Supported Meaningful Datatypes
For dataset processing, the currently supported meaningful datatypes are:
[:int8 :uint8 :int16 :uint16 :int32 :uint32 :int64 :uint64 :float32 :float64 :string :keyword :uuid :local-date :packed-local-date :instant :packed-instant :duration :packed-duration :local-date-time]
There are more datatypes but for general purpose dataset processing these are a reasonable subset.
When parsing data into the dataset system we can define both the container of the data and the parser of the data:
user> (def data-maps (for [idx (range 10)]
{:a idx
:b (str (.plusDays (java.time.LocalDate/now) idx))}))
#'user/data-maps
user> data-maps
({:a 0, :b "2021-12-15"}
{:a 1, :b "2021-12-16"}
{:a 2, :b "2021-12-17"}
{:a 3, :b "2021-12-18"}
{:a 4, :b "2021-12-19"}
{:a 5, :b "2021-12-20"}
{:a 6, :b "2021-12-21"}
{:a 7, :b "2021-12-22"}
{:a 8, :b "2021-12-23"}
{:a 9, :b "2021-12-24"})
user> (:b (ds/->dataset data-maps))
#tech.v3.dataset.column<string>[10]
:b
[2021-12-15, 2021-12-16, 2021-12-17, 2021-12-18, 2021-12-19, 2021-12-20, 2021-12-21, 2021-12-22, 2021-12-23, 2021-12-24]
user> (:b (ds/->dataset data-maps {:parser-fn {:b :local-date}}))
#tech.v3.dataset.column<local-date>[10]
:b
[2021-12-15, 2021-12-16, 2021-12-17, 2021-12-18, 2021-12-19, 2021-12-20, 2021-12-21, 2021-12-22, 2021-12-23, 2021-12-24]
user> (:b (ds/->dataset data-maps {:parser-fn {:b :packed-local-date}}))
#tech.v3.dataset.column<packed-local-date>[10]
:b
[2021-12-15, 2021-12-16, 2021-12-17, 2021-12-18, 2021-12-19, 2021-12-20, 2021-12-21, 2021-12-22, 2021-12-23, 2021-12-24]
user> (:b (ds/->dataset data-maps {:parser-fn {:b [:packed-local-date
(fn [data]
(java.time.LocalDate/parse (str data)))]}}))
#tech.v3.dataset.column<packed-local-date>[10]
:b
[2021-12-15, 2021-12-16, 2021-12-17, 2021-12-18, 2021-12-19, 2021-12-20, 2021-12-21, 2021-12-22, 2021-12-23, 2021-12-24]
Extending Datatype System
Lets say we have tons of data in which only year-months are relevant. We can have escalating levels of support depending on how much it really matters.
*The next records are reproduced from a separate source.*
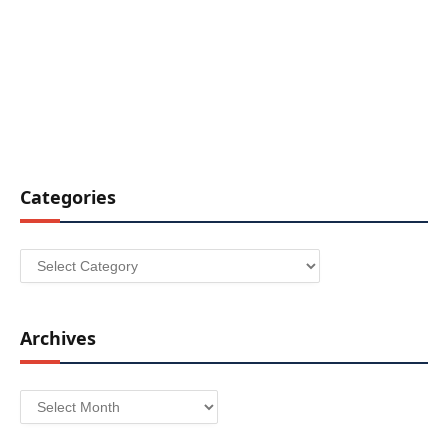
Categories
Categories
Archives
Archives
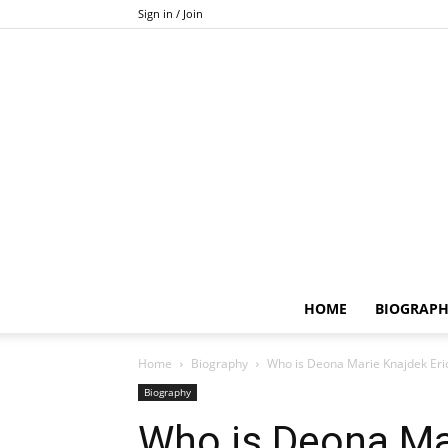
Sign in / Join
HOME
BIOGRAP
Home
Biography
Who is Deona Marie Knajdek Erick
Biography
Who is Deona Ma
The first level is to convert the data into a type the system already understands, in this case a LocalDate:
user> (:b (ds/->dataset
data-maps
{:parser-fn {:b [:packed-local-date
(fn [data]
(let [ym (java.time.YearMonth/parse (str data))]
(java.time.LocalDate/of (.getYear ym) (.getMonth ym) 1)))]
}}))
#tech.v3.dataset.column<packed-local-date>[10]
:b
[2021-12-01, 2021-12-01, 2021-12-01, 2021-12-01, 2021-12-01, 2021-12-01, 2021-12-01, 2021-12-01, 2021-12-01, 2021-12-01]
The second is to parse to year-months and accept our column type will just be :object
-
user> (:b (ds/->dataset
data-maps
{:parser-fn {:b [:object
(fn [data]
(let [ym (java.time.YearMonth/parse (str data))]
ym))]
}}))
#tech.v3.dataset.column<object>[10]
:b
[2021-12, 2021-12, 2021-12, 2021-12, 2021-12, 2021-12, 2021-12, 2021-12, 2021-12, 2021-12]
Third, we can extend the type system to support year month's as object datatypes. This is
only slightly better than base object support but it does allow us to ensure we can
make containers with only YearMonth
or nil objects in them:
user> (casting/add-object-datatype! :year-month java.time.YearMonth)
:ok
user> (:b (ds/->dataset
data-maps
{:parser-fn {:b [:year-month
(fn [data]
(let [ym (java.time.YearMonth/parse (str data))]
ym))]
}}))
#tech.v3.dataset.column<year-month>[10]
:b
[2021-12, 2021-12, 2021-12, 2021-12, 2021-12, 2021-12, 2021-12, 2021-12, 2021-12, 2021-12]
And finally we could implement packing for this type. This means we could store year-month as perhaps 32-bit integer epoch-months or something like that. We won't demonstrate this as it is tedious but the example in datetime/packing.clj may be sufficient to show how to do this - if not let us know on Zulip or drop me an email.